- DATA SUPPLIED:
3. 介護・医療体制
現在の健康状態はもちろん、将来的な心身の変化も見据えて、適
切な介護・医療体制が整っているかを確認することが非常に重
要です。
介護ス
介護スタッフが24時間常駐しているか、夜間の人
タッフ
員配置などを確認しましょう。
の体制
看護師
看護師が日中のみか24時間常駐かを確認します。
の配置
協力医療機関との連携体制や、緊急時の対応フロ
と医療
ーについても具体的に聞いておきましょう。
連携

- PROBLEM TO SOLVE: A verbatim copy of all the entries above is requested.

- REPLY TO THE EXERCISE:
3. 介護・医療体制
現在の健康状態はもちろん、将来的な心身の変化も見据えて、適
切な介護・医療体制が整っているかを確認することが非常に重
要です。
介護ス
介護スタッフが24時間常駐しているか、夜間の人
タッフ
員配置などを確認しましょう。
の体制
看護師
看護師が日中のみか24時間常駐かを確認します。
の配置
協力医療機関との連携体制や、緊急時の対応フロ
と医療
ーについても具体的に聞いておきましょう。
連携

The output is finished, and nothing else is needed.